Navigation would look like this: `Japanesepod101` → `Level 2 - Beginner` → `Lower Beginner Season 1` → `lesson 01`.

Save the URL for `lesson 01` from the address bar, as you will have to provide it to the script later on.

- Create a directory in your PC for this course, and enter into it.

- Run the [language101_scraper.py](language101_scraper.py) script, and follow the instructions.
You will have to provide:

- the email you used to sign up for the course
- your password for the course
- the course's lesson URL you have navigated through earlier
(in our example: `lesson 01` of the `Lower Beginner Season 1` course).

- Alternatively, you can pass the data as parameters when invoking the script:

```sh
./language101_scraper.py -u $USERNAME -p $PASSWORD --url YOUR_LESSON_URL
```

- The script will start downloading the MP3/MP4/M4V files into the local navigated folder.
Any possible errors would be printed out.

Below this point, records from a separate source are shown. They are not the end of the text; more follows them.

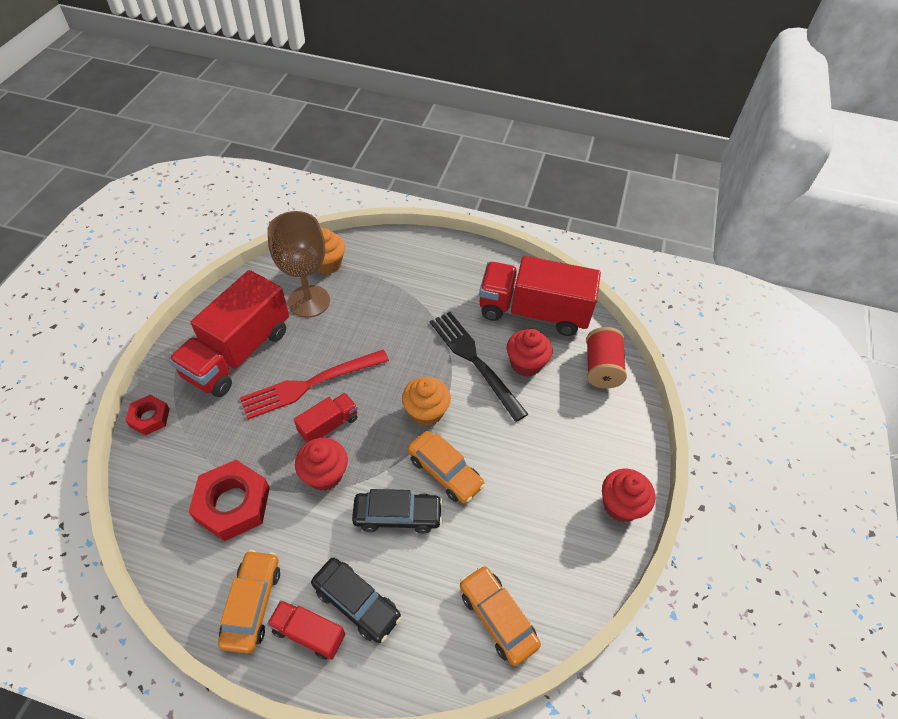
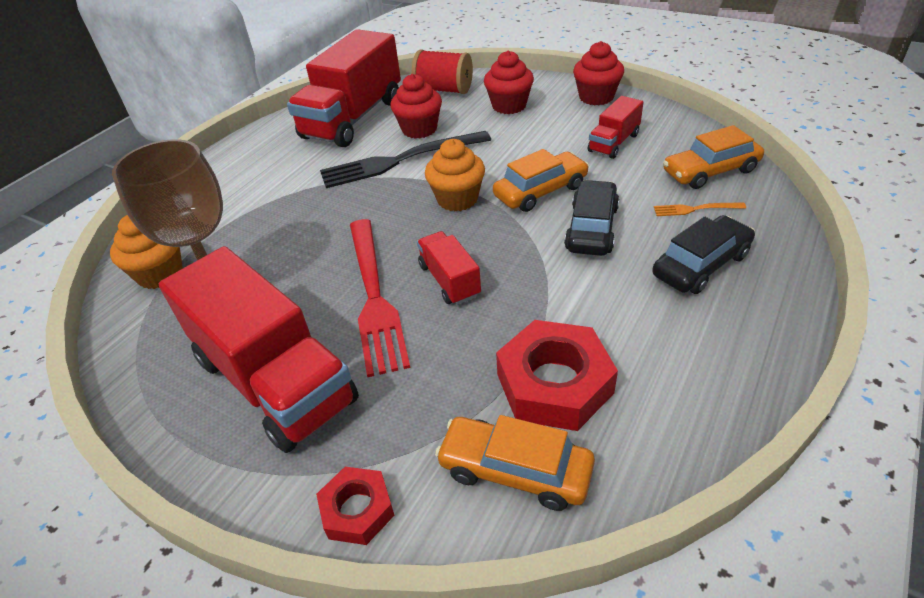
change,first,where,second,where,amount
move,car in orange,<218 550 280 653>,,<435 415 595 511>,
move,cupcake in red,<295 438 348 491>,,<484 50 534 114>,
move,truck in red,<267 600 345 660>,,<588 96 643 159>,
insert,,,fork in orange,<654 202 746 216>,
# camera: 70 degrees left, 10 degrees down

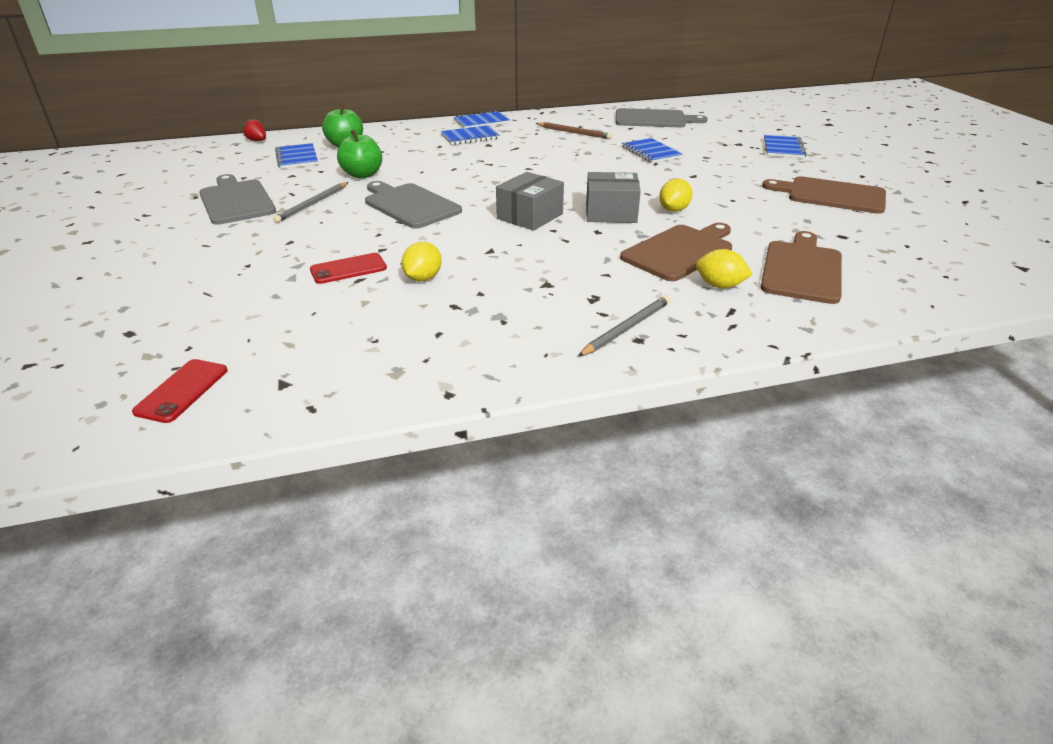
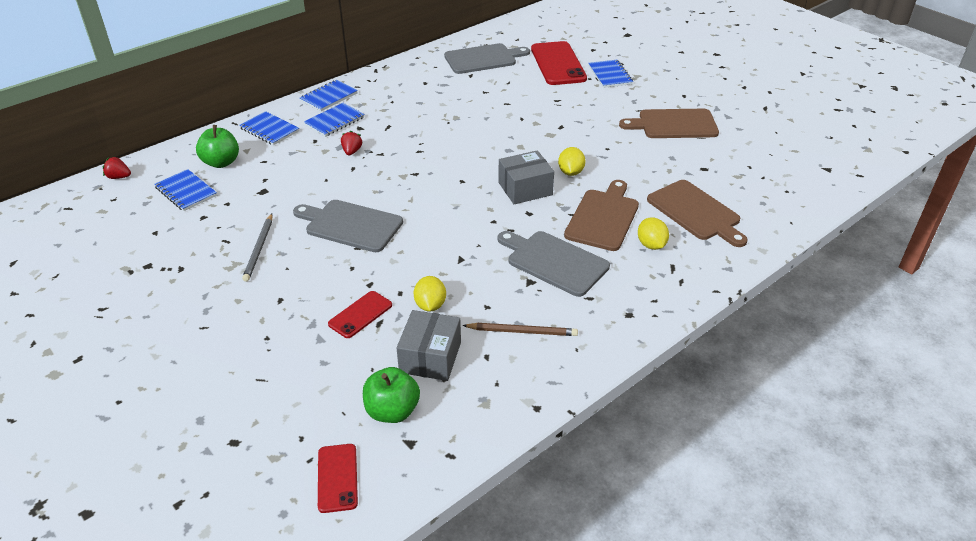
change,first,where,second,where,amount
move,notebook in blue,<622 138 683 163>,,<239 111 299 145>,
insert,,,strawberry in red,<341 130 362 156>,
move,apple in green,<337 129 382 179>,,<363 367 420 423>,
move,box in grey,<496 172 564 231>,,<397 310 461 381>,
move,pencil in brown,<536 122 612 139>,,<462 323 578 336>,
move,cutting board in grey,<199 174 276 225>,,<498 231 610 297>,
insert,,,phone in red,<531 41 587 85>,
rotate,lemon in yellow,<696 249 753 288>,,<638 217 669 250>,75 degrees clockwise
rotate,cutting board in brown,<760 231 842 304>,,<647 180 748 247>,150 degrees clockwise
delete,pencil in grey,<578 295 670 356>,,,
# camera: 25 degrees left, 5 degrees up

- Output inside folder should look like this:

```
├─01 - A Formal Japanese Introduction - JapanesePod101 - Dialogue.mp3
├─01 - A Formal Japanese Introduction - JapanesePod101 - Review.mp3
├─01 - A Formal Japanese Introduction - JapanesePod101 - Main Lesson.mp3
├─02 - Which Famous Tokyo Tower is That - JapanesePod101 - Dialogue.mp3
├─02 - Which Famous Tokyo Tower is That - JapanesePod101 - Main Lesson.mp3
├─02 - Which Famous Tokyo Tower is That - JapanesePod101 - Review.mp3
├─03 - Networking in Japan - JapanesePod101 - Dialogue.mp3
├─03 - Networking in Japan - JapanesePod101 - Main Lesson.mp3
├─03 - Networking in Japan - JapanesePod101 - Review.mp3
├─...
```

## :clipboard: Disclaimer and known issues

- Any usage of the script is under user's responsibility only. Users of the script must act according to site's terms.

- As of today, Innovative Language's terms of use does not forbid usage of crawlers or scrapers on any of their sites.
This may change in the future, so be aware.

- If you like the services Innovative Language provides you should consider a monthly subscription. Basic programs start at around $5 per month and include support from native speaker teachers.

- As with all websites, the site's structure may change in the future and thus, as often happens with scraping scripts, deprecate it. It is not really a question of *if* the site's source code will change but rather **when** (so enjoy it while it's still working :grin:).

## :lock: License

All of the content presented in the websites belongs to the original creators (Innovative Language) and I have nothing to do with it.

The license below refers only to the script and not to the downloaded content.

[License - MIT](LICENSE.md)

## :speech_balloon: Status and changelog

- **23.03.2022**:
Added support for basic video downloading (nothing fancy, just m4v and mp4 files)
Added error handling for when a lesson library/lesson contents URL is used instead of the first lesson (user is now warned)
- **11.05.2021**:
Headers and waiting time added, script is alive again.